What is interesting for us now is the require key. The require key contains the dependencies declarations for our application. We see that we require PHP engine version 5.6 or later and several Zend Framework components, like zend-mvc, zend-mvc-form, etc.

The information contained in composer.json file is enough to locate the dependencies, download and install them into the vendor subdirectory. If at any time you determine that you need to install another dependency, you can do that by editing composer.json and adding your dependency in it, and then typing the following commands from your command shell:

php composer.phar self-update
php composer.phar install

The commands above will self-update the Composer to the latest available version, and then install your dependencies. By the way, Composer does not install PHP for you, it just ensures PHP has an appropriate version, and if not, it will warn you.

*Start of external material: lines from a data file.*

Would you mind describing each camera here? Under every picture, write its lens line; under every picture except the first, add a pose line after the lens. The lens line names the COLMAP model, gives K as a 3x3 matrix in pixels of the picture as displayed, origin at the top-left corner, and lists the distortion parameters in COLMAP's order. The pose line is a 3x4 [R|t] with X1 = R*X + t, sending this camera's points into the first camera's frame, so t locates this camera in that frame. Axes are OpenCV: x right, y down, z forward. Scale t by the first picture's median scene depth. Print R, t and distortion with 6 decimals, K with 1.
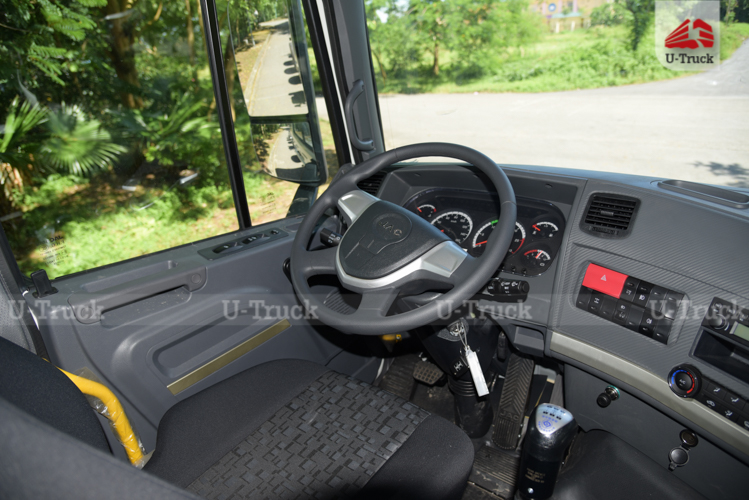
lens RADIAL K [[508.3, 0, 374.5], [0, 508.3, 250.0], [0, 0, 1]] dist [-0.110263, 0.051370]
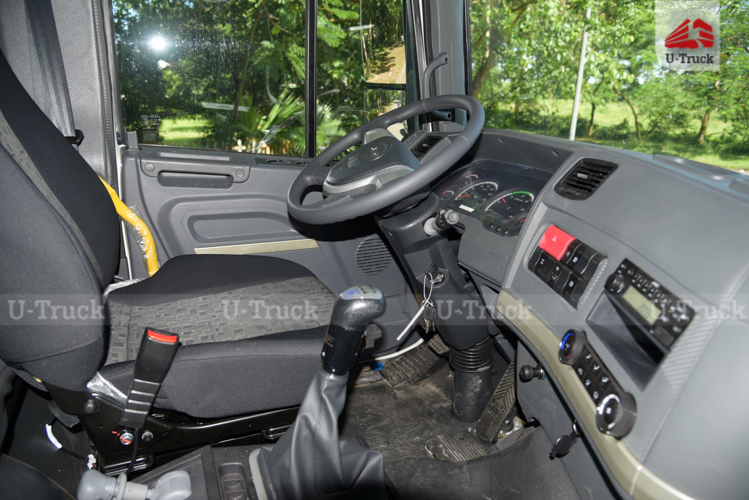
lens RADIAL K [[508.3, 0, 374.5], [0, 508.3, 250.0], [0, 0, 1]] dist [-0.110263, 0.051370]
pose [[0.874872, 0.245104, -0.417760, 0.271224], [-0.276972, 0.960739, -0.016359, 0.088693], [0.397349, 0.130020, 0.908410, 0.010995]]
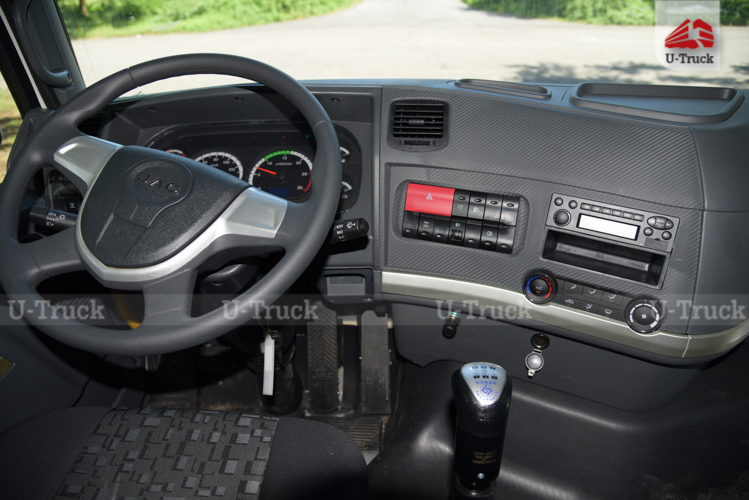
lens RADIAL K [[508.3, 0, 374.5], [0, 508.3, 250.0], [0, 0, 1]] dist [-0.110263, 0.051370]
pose [[0.817142, -0.237292, 0.525330, -0.050046], [0.180399, 0.970834, 0.157918, -0.005091], [-0.547481, -0.034272, 0.836116, 0.147808]]
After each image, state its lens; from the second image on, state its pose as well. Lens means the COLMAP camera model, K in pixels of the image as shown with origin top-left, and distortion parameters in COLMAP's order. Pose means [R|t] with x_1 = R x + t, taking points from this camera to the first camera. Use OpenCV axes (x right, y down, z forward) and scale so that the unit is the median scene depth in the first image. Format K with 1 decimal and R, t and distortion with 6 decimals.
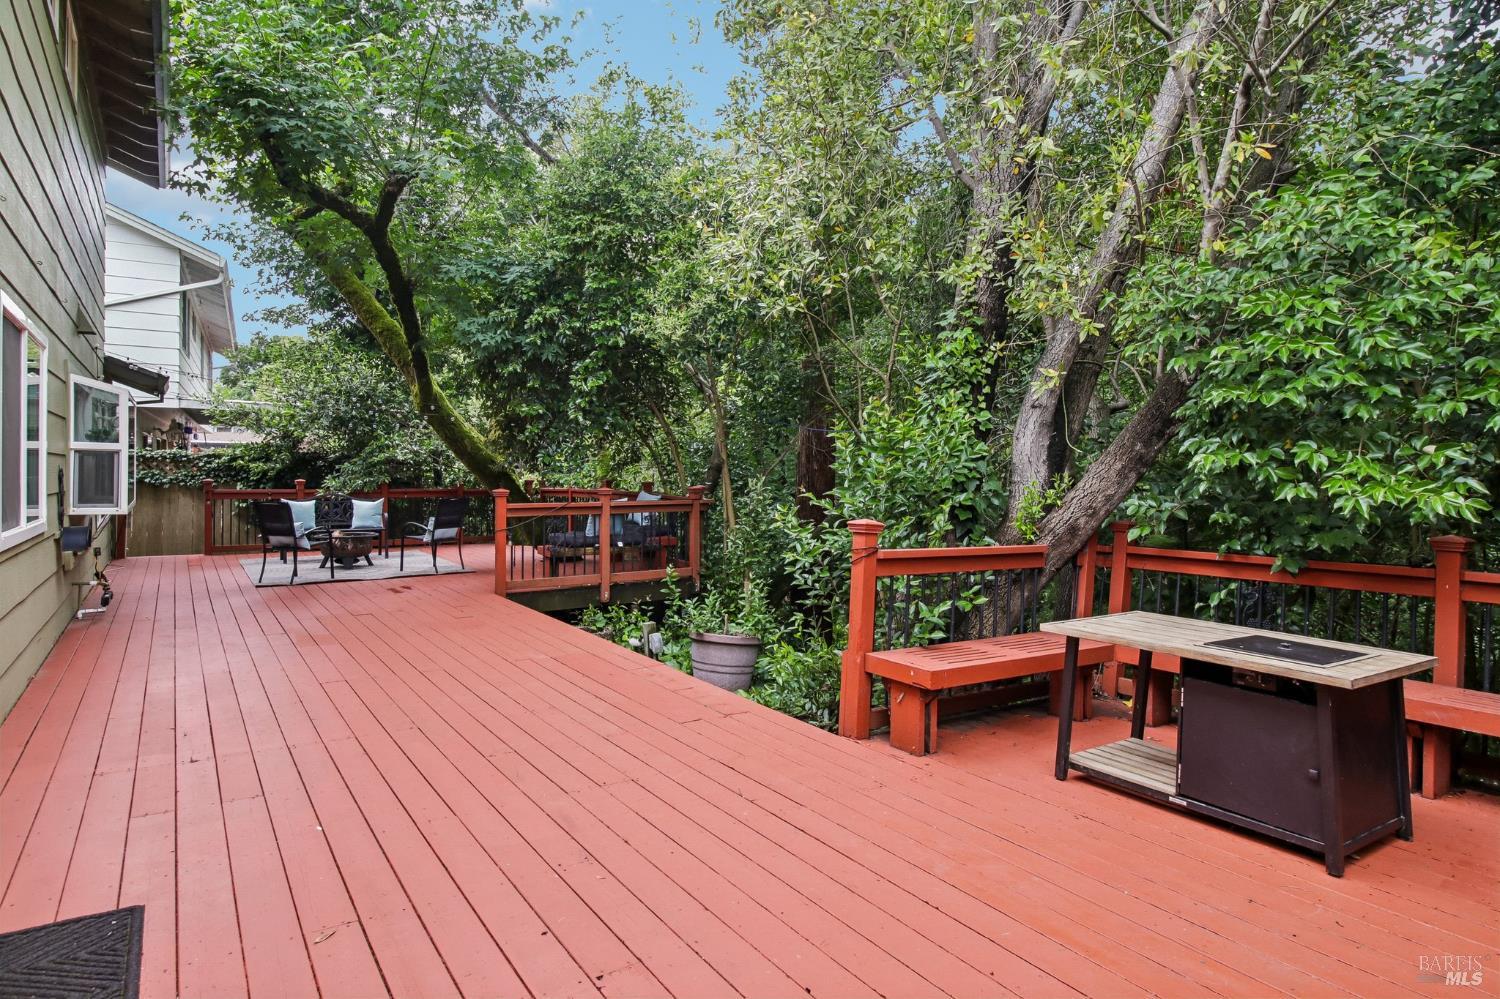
lens RADIAL K [[863.0, 0, 747.0], [0, 863.0, 465.7], [0, 0, 1]] dist [0.005641, -0.003767]
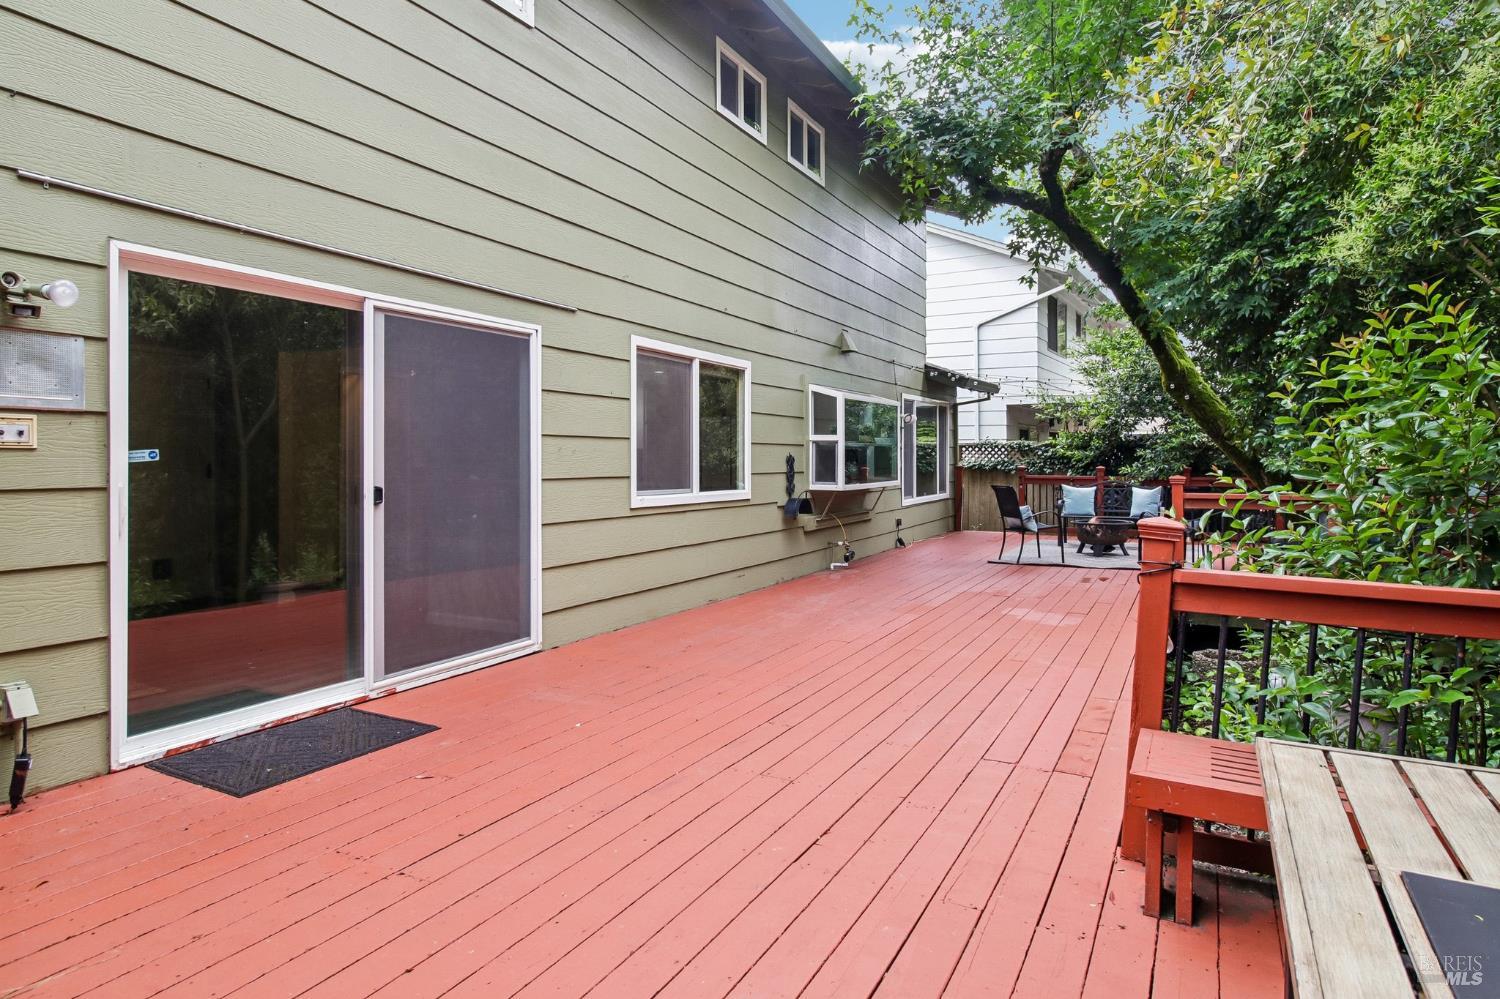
lens RADIAL K [[863.0, 0, 753.5], [0, 863.0, 467.9], [0, 0, 1]] dist [0.005641, -0.003767]
pose [[0.486750, 0.002849, -0.873537, 0.210660], [0.007733, 0.999941, 0.007571, 0.007776], [0.873507, -0.010440, 0.486699, 0.169918]]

If you look inside the vendor subdirectory, you can see that it contains a lot of files. Zend Framework 3 files can be found inside the APP_DIR/vendor/zendframework/ directory (figure 2.2).

Figure 2.2. Vendor directory Figure 2.2. Vendor directory

In some other frameworks, another (conventional) way of dependency installation is used. You just download the dependency library as an archive, unpack it and put it somewhere inside of your directory structure (typically, to vendor directory). This approach was used in Zend Framework 1. But, in Zend Framework 3, you are recommended to install dependencies with Composer.